Entonces sí, sin que nadie me dijera nada, me senté.

—Ciclotímico —recitó Márquez.

—Me cambia el humor a cada rato. Unas veces cuento chistes malos y otras, chistes buenos.

—Muy gracioso. Trastorno límite de personalidad. Antisocial. Paranoide —siguió rapsodiando el subcomisario con el informe psiquiátrico de O’Hara pegado a las narices—. ¿Qué es tricotilomanía?

—Lo más grave. Me enredo los rizos.

—Me deja el despacho lleno de pelos, jefe. Da asco —dije yo.

—¿Es eso verdad? Vaya chorrada. Seguimos: ansiedad, hipertimia… ¿Qué significa hipertimia?

—Andar acelerado.

—Verborrea, distraibilidad, descarrilamiento…

—Eso es porque las tías dicen que estoy como un tren.

—… Hipersexualidad patológica, deshinhibición, ritmo circadiano alterado, hiperestesia, inquietud, hiperactividad, acatisia…

—Lo de mover todo el tiempo las piernas, jefe —explicó O’Hara sin dejar de chocar, como siempre, una rodilla contra otra.

—Síndrome de Tourette, tics, coprolalia…

—Lo del síndrome no tengo ni puta idea. Coprolalia es hablar siempre con palabras innecesariamente malsonantes.

—¿Por ejemplo? —preguntó el subcomisario Márquez.

—Chúpame la polla, subcomisario —replicó O’Hara.

—¿Todavía quieres seis hombres para seguir a un gitano?

—No hace falta, Márquez —contesté yo poniéndome en pie. Pepe no se levantó.

—Lo siento, O’Hara —dijo Márquez.

—¿De verdad que mi informe psicológico dice todas esas gilipolleces?

—Si sólo fuera el informe psicológico, O’Hara, te salvaría el culo.

—¿Y por qué no me lo salva?

—Por el toxicológico. Tú sabías desde octubre que te iban a someter a los análisis. Yo mismo te lo dije. Y tú sabías lo que me estaba jugando yo avisándote de algo así.

—Claro que lo sabía. Y le di las gracias, jefe. ¿O no se las di?

—¿Y por qué no te desintoxicaste un poco, como hace todo el mundo?

—Es que no me habían dicho que eso funcionaba —protestó O’Hara como un niño de tres años, abriendo los ojos bajo un caos de rizos—. Tú sabes que aquí se enfariña la mitad de la gente. Y no mandas a nadie al asilo porque se meta unas lonchas. Excepto a mí. Menos Ramos, aquí todo el mundo se mete.

—Ellos sólo son viciosos, O’Hara. Tú estás enfermo. Muy enfermo. Ya no eres un genio. Ya no piensas. Se te ha ido la pinza —se calentó Márquez—. Has aguantado hasta ahora porque Ramos te ha venido salvando el culo, compañero. Vas a estar mejor en casa.

—¿Di muy positivo? —O’Hara se había tranquilizado de repente y preguntaba como si aún pudiera aprobar los análisis en segunda convocatoria y pasar de curso.

—No es que dieras positivo, O’Hara. Los análisis revelan que eres un alijo de coca y pastillas que camina. Lo que no se explican los médicos es cómo aún no traficas con tu sangre. Una gota, un viaje.

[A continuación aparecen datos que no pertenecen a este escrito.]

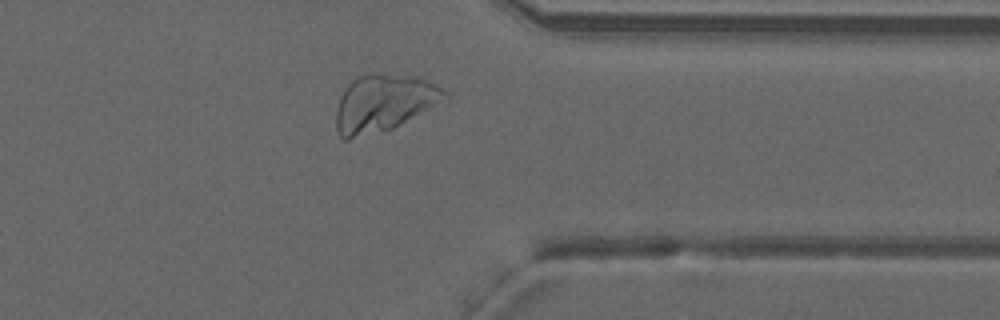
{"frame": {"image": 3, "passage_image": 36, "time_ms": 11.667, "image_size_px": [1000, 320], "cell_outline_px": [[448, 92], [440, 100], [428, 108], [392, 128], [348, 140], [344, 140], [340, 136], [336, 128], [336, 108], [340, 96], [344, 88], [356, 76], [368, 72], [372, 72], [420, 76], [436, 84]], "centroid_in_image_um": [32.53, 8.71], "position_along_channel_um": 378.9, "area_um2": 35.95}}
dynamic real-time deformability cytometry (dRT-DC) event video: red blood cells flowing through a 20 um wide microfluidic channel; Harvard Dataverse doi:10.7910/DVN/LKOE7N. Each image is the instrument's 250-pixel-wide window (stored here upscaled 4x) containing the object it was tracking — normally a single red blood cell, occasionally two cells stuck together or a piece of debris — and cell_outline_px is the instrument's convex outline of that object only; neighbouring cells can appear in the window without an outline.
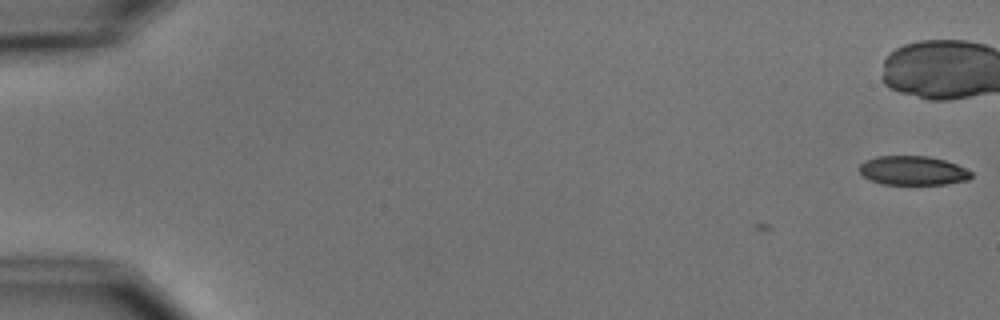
{"species": "common noctule bat (a hibernating species)", "species_latin": "Nyctalus noctula", "temperature_condition": "cold", "stored_images_in_passage": 9, "camera_frame_rate_fps": 3000, "um_per_image_px": 0.085, "animal": {"sex": "male", "body_mass_g": 15.6}, "frame": {"image": 1, "passage_image": 1, "time_ms": 0.0, "image_size_px": [1000, 320], "cell_outline_px": [[972, 176], [968, 180], [944, 184], [880, 184], [864, 176], [860, 172], [860, 164], [864, 160], [876, 156], [928, 156], [944, 160], [956, 164], [972, 172]], "centroid_in_image_um": [77.59, 14.49], "position_along_channel_um": 7.4, "area_um2": 18.9}}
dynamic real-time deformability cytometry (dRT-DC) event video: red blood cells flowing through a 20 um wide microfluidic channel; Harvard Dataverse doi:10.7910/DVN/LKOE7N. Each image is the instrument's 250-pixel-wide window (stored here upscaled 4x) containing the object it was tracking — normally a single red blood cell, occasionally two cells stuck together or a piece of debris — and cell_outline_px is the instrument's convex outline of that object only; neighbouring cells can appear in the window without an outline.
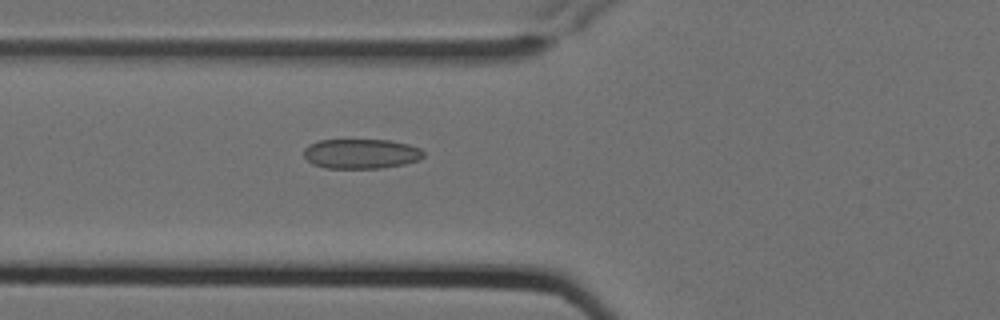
{"species": "Egyptian fruit bat (a non-hibernating species)", "species_latin": "Rousettus aegyptiacus", "temperature_condition": "cold", "stored_images_in_passage": 5, "camera_frame_rate_fps": 3000, "um_per_image_px": 0.085, "animal": {"sex": "female"}, "frame": {"image": 1, "passage_image": 5, "time_ms": 1.333, "image_size_px": [1000, 320], "cell_outline_px": [[424, 156], [420, 160], [404, 164], [380, 168], [324, 168], [312, 164], [304, 156], [304, 148], [308, 144], [320, 140], [388, 140], [408, 144], [420, 148], [424, 152]], "centroid_in_image_um": [30.69, 13.07], "position_along_channel_um": 95.1, "area_um2": 20.87}}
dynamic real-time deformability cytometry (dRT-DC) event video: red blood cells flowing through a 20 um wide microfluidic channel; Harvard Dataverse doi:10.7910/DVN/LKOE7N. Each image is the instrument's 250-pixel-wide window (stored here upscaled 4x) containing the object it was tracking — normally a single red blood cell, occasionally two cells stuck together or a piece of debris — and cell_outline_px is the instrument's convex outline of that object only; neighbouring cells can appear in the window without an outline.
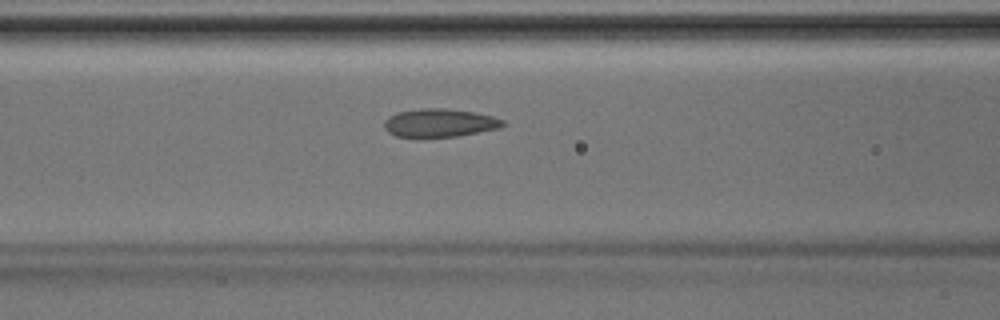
{"species": "Egyptian fruit bat (a non-hibernating species)", "species_latin": "Rousettus aegyptiacus", "temperature_condition": "room temperature", "stored_images_in_passage": 46, "camera_frame_rate_fps": 3000, "um_per_image_px": 0.085, "animal": {"sex": "male"}, "frame": {"image": 1, "passage_image": 19, "time_ms": 6.0, "image_size_px": [1000, 320], "cell_outline_px": [[504, 124], [500, 128], [456, 136], [396, 136], [388, 132], [384, 128], [384, 120], [388, 116], [396, 112], [420, 108], [444, 108], [476, 112], [492, 116], [504, 120]], "centroid_in_image_um": [37.35, 10.42], "position_along_channel_um": 129.3, "area_um2": 19.42}}
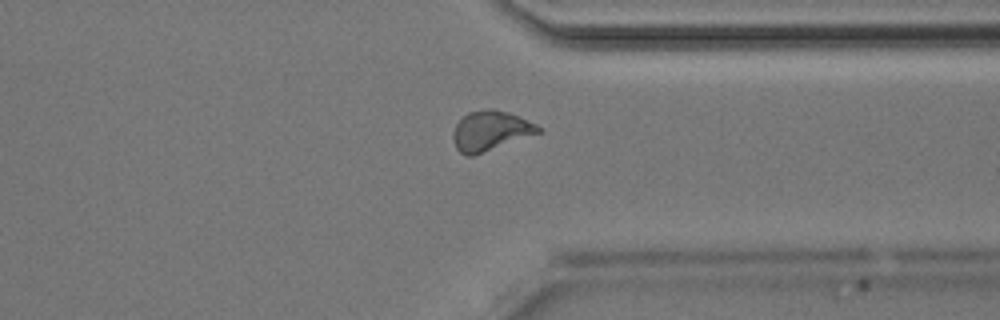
{"frame": {"image": 2, "passage_image": 35, "time_ms": 11.333, "image_size_px": [1000, 320], "cell_outline_px": [[540, 132], [472, 156], [468, 156], [460, 152], [456, 148], [452, 136], [452, 132], [456, 124], [468, 112], [488, 108], [492, 108], [508, 112], [536, 124], [540, 128]], "centroid_in_image_um": [41.64, 11.1], "position_along_channel_um": 369.8, "area_um2": 19.42}}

—Qué bien hablas, Márquez.

—Tengo un amigo que tiene una constructora y necesita un jefe de seguridad. Ganarías el doble que aquí.

—Prefiero ponerme en la puerta de una discoteca. Por dentro.

—La gente evoluciona.

—Yo no, jefe. ¿Me traspapela esos análisis hasta que encuentre a la niña gitana? No quiero dejarle a Ramos este marrón. Se lo está comiendo solo por mi culpa.

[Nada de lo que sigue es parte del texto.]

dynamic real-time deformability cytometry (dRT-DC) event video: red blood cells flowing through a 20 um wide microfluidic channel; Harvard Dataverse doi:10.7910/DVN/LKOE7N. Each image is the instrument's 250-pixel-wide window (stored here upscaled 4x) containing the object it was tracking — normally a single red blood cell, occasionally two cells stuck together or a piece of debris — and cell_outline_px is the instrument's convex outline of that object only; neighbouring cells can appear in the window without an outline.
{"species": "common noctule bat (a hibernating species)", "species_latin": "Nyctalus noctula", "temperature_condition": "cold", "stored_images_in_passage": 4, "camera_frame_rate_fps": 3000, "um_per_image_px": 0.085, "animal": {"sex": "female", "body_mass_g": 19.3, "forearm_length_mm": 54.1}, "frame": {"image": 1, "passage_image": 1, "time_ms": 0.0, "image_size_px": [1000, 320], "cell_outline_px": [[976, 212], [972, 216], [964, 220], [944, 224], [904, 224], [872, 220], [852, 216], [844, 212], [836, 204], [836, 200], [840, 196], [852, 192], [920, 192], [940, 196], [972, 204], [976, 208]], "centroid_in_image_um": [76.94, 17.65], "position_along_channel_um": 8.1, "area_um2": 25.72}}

—Claro, O’Hara. Traspapelaré tu informe un par de veces más. Con eso ganarás unas semanas. Pero con los seis guripas ni sueñes. No hay presupuesto.

—Qué se le va a hacer. Pero gracias, compañero —dijo O’Hara levantándose.

—Que te follen, Pepe —se despidió el subcomisario.

O’Hara se volvió y habló muy despacito.

—Joder, tíos. De pequeñito me echaron dos veces del colegio. De bares…, pfff…, me han echado mogollón de veces. —Pensó unos segundos rascándose los rizos sobre los párpados arrugados—. Me han echado de timbas ilegales de póquer. De bailes de salón me echaron también. De entierros. De charlas de alcohólicos anónimos. De muchas camas. —Elevó sutilmente la voz—. No estoy orgulloso de nada. Pero tíos, ¡joder! Que me vayáis a echar de la policía, eso sí que es caer bajo.